Published online Sep 14, 2013. doi: 10.3748/wjg.v19.i34.5665
Revised: May 9, 2013
Accepted: May 18, 2013
Published online: September 14, 2013
AIM: To compare the mucosal concentrations of 5-aminosalicylic acid (5-ASA) resulting from different pharmaceutical formulations and analyse the influence of inflammation on the mucosal concentrations.
METHODS: The study included 130 inflammatory bowel disease (IBD) patients receiving 5-ASA as pH-dependent-release formulations (73 patients), time-dependent-release formulations (11 patients), or pro-drugs (18 patients). In addition, 28 patients were receiving topical treatment (2-4 g/d) with pH-dependent-release formulations. Endoscopic biopsies were obtained from the sigmoid region during the colonoscopy. The 5-ASA concentrations (ng/mg) were measured in tissue homogenates using high-pressure liquid chromatography with electrochemical detection. The t test and Mann-Whitney test, when appropriate, were used for statistical analysis.

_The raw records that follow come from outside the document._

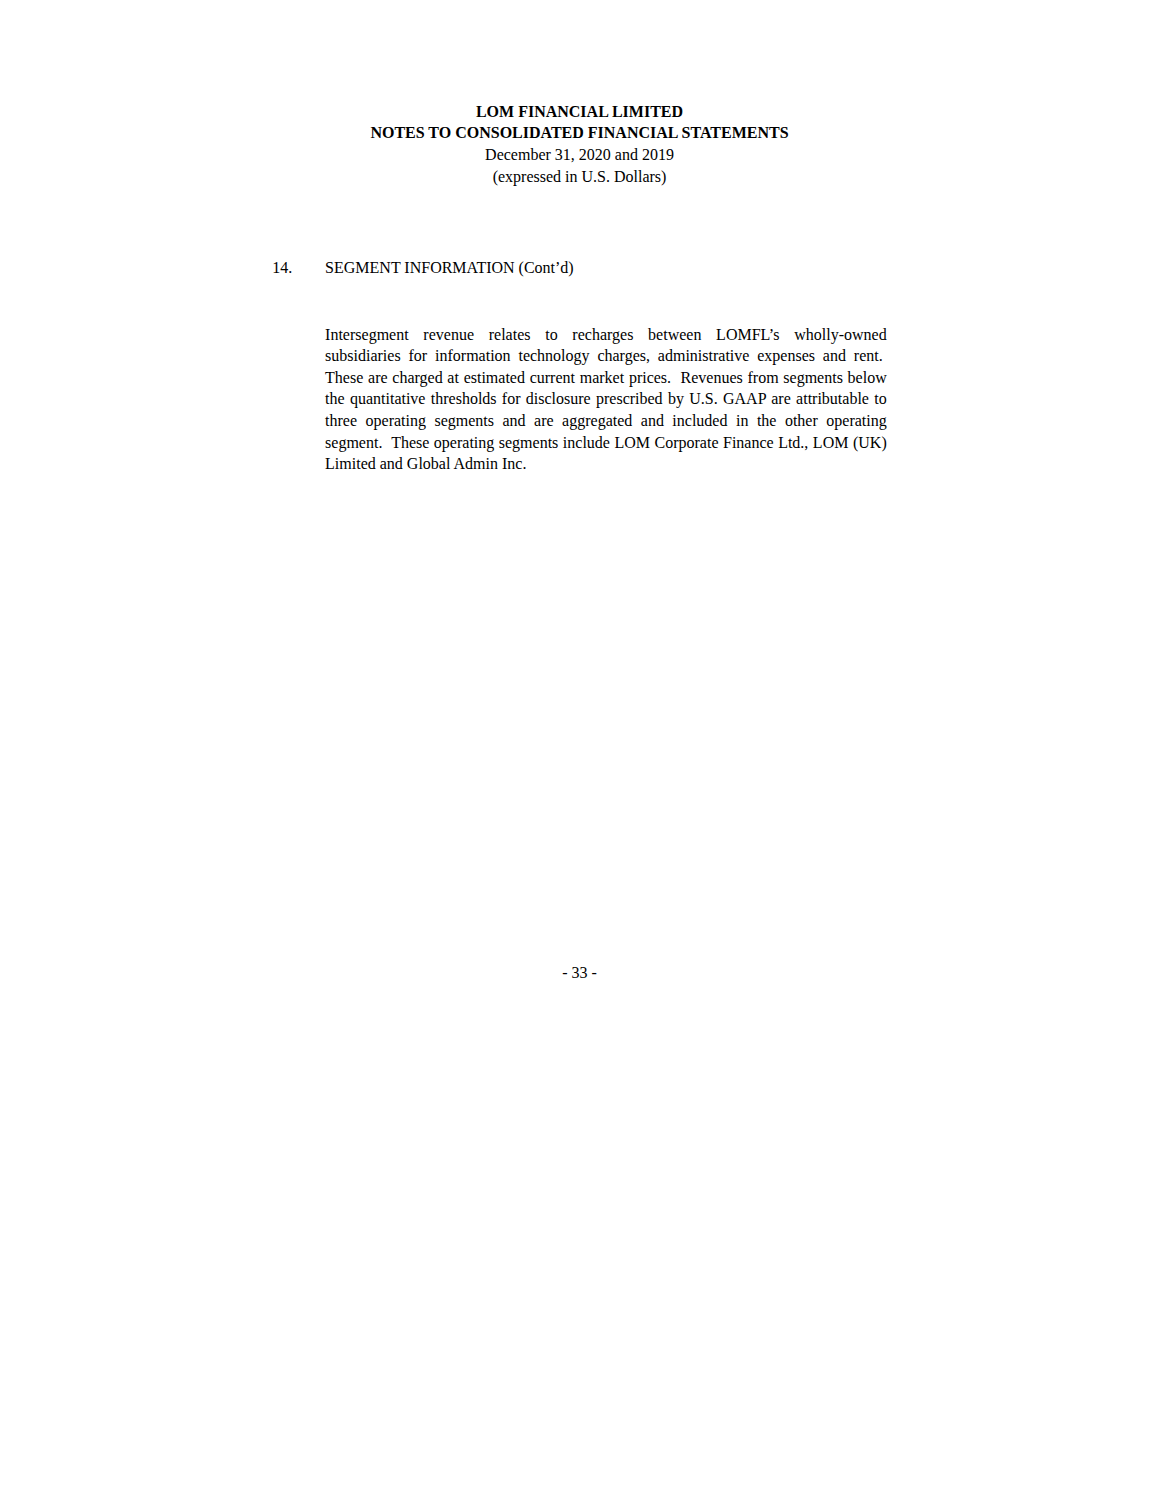LOM Financial Limited
Notes to Consolidated Financial Statements
December 31, 2020 and 2019
(expressed in U.S. Dollars)
14.
SEGMENT INFORMATION (Cont’d)
Intersegment revenue relates to recharges between LOMFL’s wholly-owned subsidiaries for information technology charges, administrative expenses and rent. These are charged at estimated current market prices. Revenues from segments below the quantitative thresholds for disclosure prescribed by U.S. GAAP are attributable to three operating segments and are aggregated and included in the other operating segment. These operating segments include LOM Corporate Finance Ltd., LOM (UK) Limited and Global Admin Inc.
- 33 -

RESULTS: Patients receiving pH-dependent-release formulations showed significantly higher mucosal concentrations of 5-ASA (51.75 ± 5.72 ng/mg) compared with patients receiving pro-drugs (33.35 ± 5.78 ng/mg, P = 0.01) or time-dependent-release formulations (38.24 ± 5.53 ng/mg, P = 0.04). Patients with endoscopic remission had significantly higher mucosal concentrations of 5-ASA than patients with active disease (60.14 ± 7.95 ng/mg vs 35.66 ± 5.68 ng/mg, P = 0.02). Similar results were obtained when we compared patients with the histological appearance of remission and patients with active histological inflammation (67.53 ± 9.22 ng/mg vs 35.53 ± 5.63 ng/mg, P < 0.001). Significantly higher mucosal concentrations of 5-ASA were detected in patients treated with both oral and topical treatments in combination compared with patients who received oral treatment with pH-dependent-release formulations alone (72.33 ± 11.23 ng/mg vs 51.75 ± 5.72 ng/mg, P = 0.03).
CONCLUSION: IBD patients showed significant variability in mucosal 5-ASA concentrations depending on the type of formulation, and the highest mean concentration was achieved using pH-dependent-release formulations.
Core tip: We report on the concentrations of 5-aminosalicylic acid in the colonic mucosa of ulcerative colitis patients. Significant variations in concentration were observed that were dependent on the type of pharmaceutical formulation and the presence of active disease. Combined oral and topical therapy yielded higher tissue mesalamine concentrations. These differences should be taken into account in treatment strategies, especially in view of the fact that mesalamine can induce mucosal healing in ulcerative colitis.